● **DESCRIPTION OF THE TASK**:
Can you return every line of the entries below word for word, leaving the pictures out of your answer?

● **LISTING**:
* * *
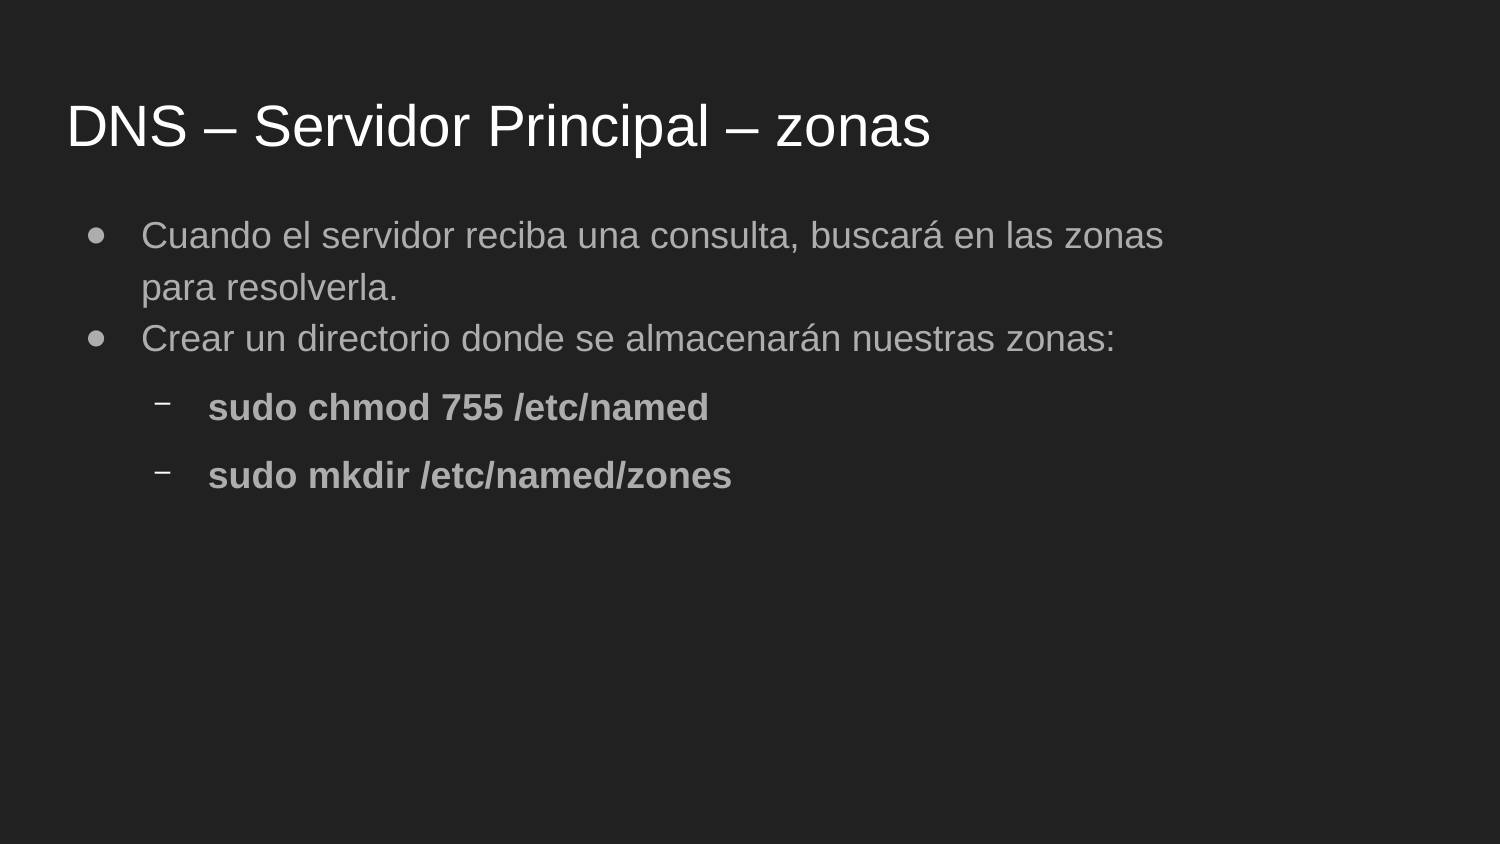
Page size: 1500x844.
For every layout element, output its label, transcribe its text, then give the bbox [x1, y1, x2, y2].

title DNS – Servidor Principal – zonas [51, 72, 1449, 167]
list Cuando el servidor reciba una consulta, buscará en las zonas para resolverla. Crear un directorio donde se almacenarán nuestras zonas: sudo chmod 755 /etc/named sudo mkdir /etc/named/zones [51, 189, 1261, 750]
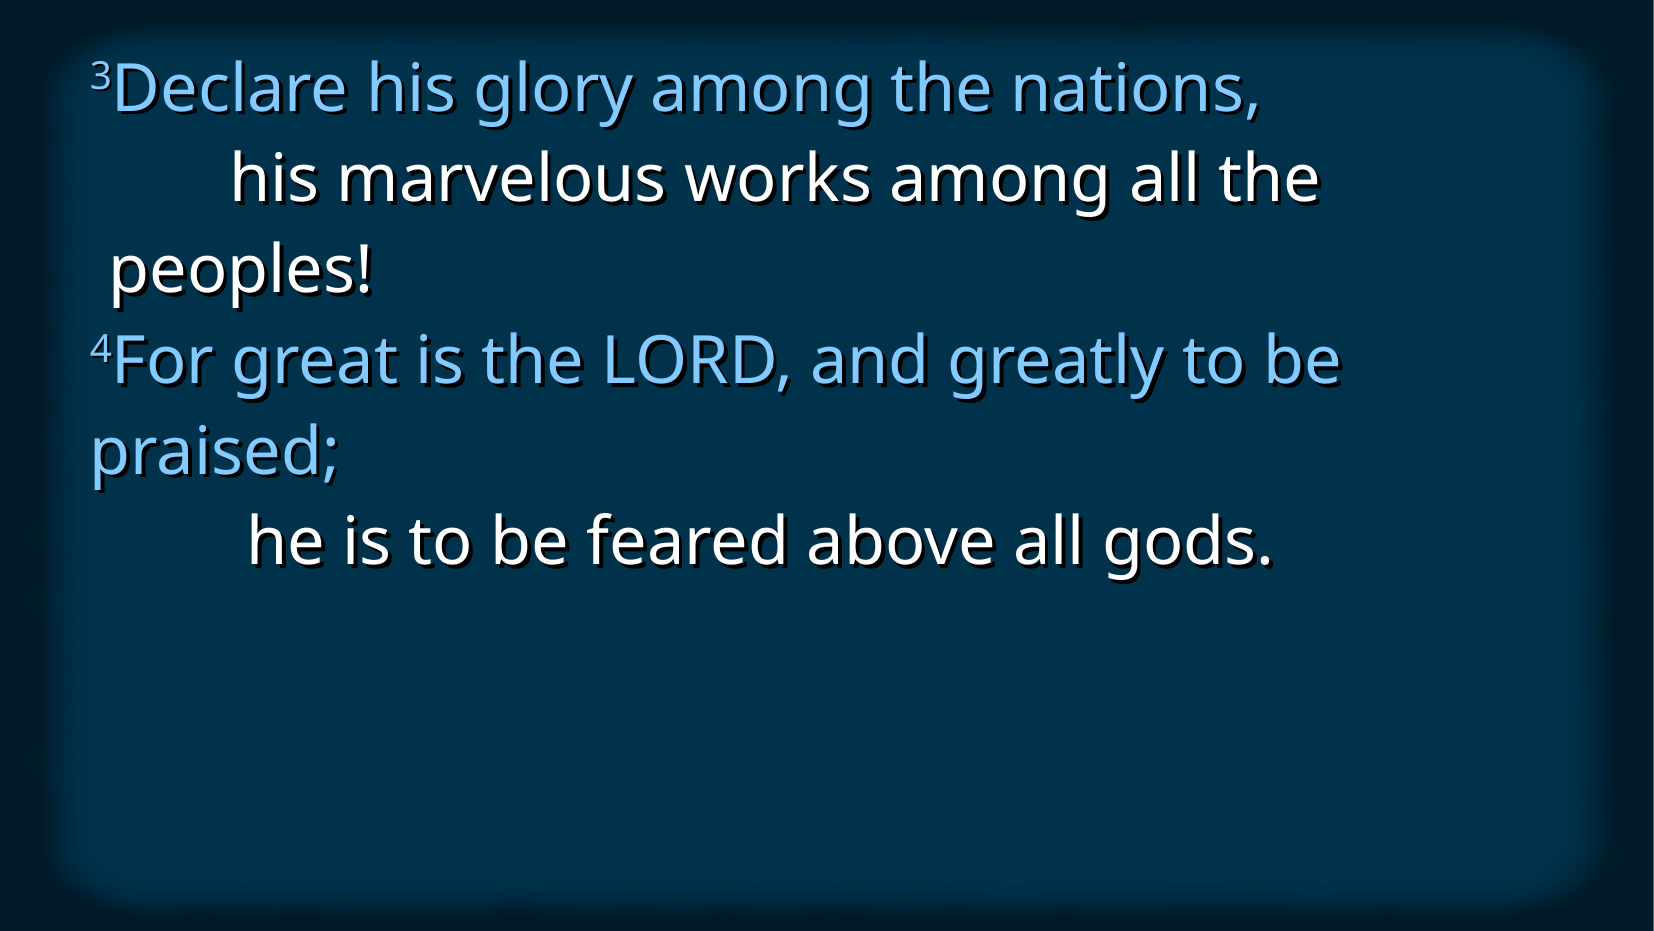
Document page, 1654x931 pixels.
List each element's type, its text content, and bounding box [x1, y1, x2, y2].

picture [0, 0, 1654, 931]
text_box 3Declare his glory among the nations, his marvelous works among all the peoples! 4For great is the LORD, and greatly to be praised; he is to be feared above all gods. [75, 32, 1576, 406]
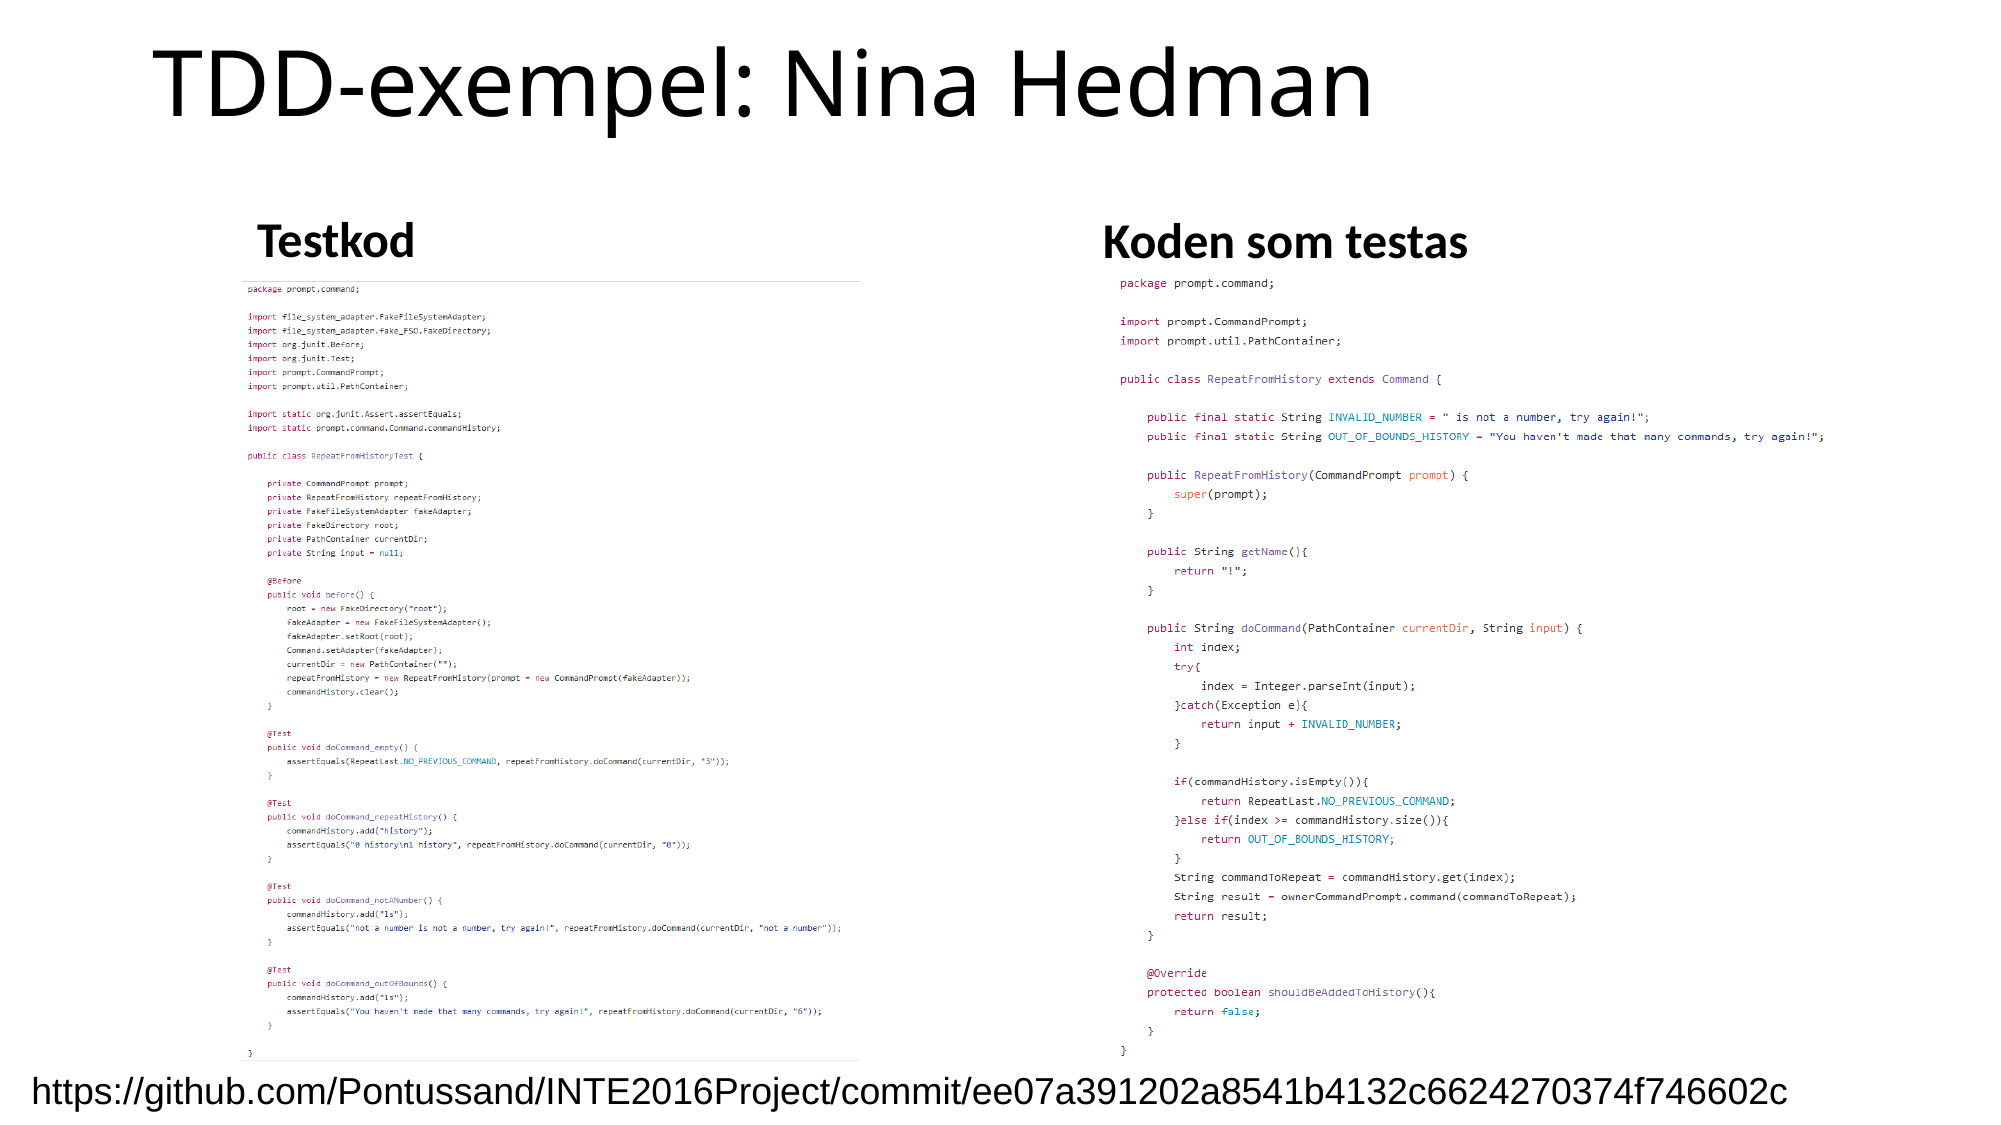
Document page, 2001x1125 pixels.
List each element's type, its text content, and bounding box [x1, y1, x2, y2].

text_box TDD-exempel: Nina Hedman [137, 21, 1863, 151]
picture [1112, 275, 1833, 1059]
text_box https://github.com/Pontussand/INTE2016Project/commit/ee07a391202a8541b4132c6624270374f746602c [16, 1059, 1833, 1125]
text_box Koden som testas [1088, 140, 1765, 276]
text_box Testkod [242, 139, 1089, 275]
picture [242, 281, 860, 1061]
* * *
● **FULL OUTPUT**:
Page size: 1500x844.
For every layout element, output its label, transcribe its text, then give the bbox [x1, y1, x2, y2].

title DNS – Servidor Principal – zonas [51, 72, 1449, 167]
list Cuando el servidor reciba una consulta, buscará en las zonas para resolverla. Crear un directorio donde se almacenarán nuestras zonas: sudo chmod 755 /etc/named sudo mkdir /etc/named/zones [51, 189, 1261, 750]
Document page, 1654x931 pixels.
List each element's type, its text content, and bounding box [x1, y1, x2, y2].

picture [0, 0, 1654, 931]
text_box 3Declare his glory among the nations, his marvelous works among all the peoples! 4For great is the LORD, and greatly to be praised; he is to be feared above all gods. [75, 32, 1576, 406]
Document page, 2001x1125 pixels.
List each element's type, its text content, and bounding box [x1, y1, x2, y2].

text_box TDD-exempel: Nina Hedman [137, 21, 1863, 151]
picture [1112, 275, 1833, 1059]
text_box https://github.com/Pontussand/INTE2016Project/commit/ee07a391202a8541b4132c6624270374f746602c [16, 1059, 1833, 1125]
text_box Koden som testas [1088, 140, 1765, 276]
text_box Testkod [242, 139, 1089, 275]
picture [242, 281, 860, 1061]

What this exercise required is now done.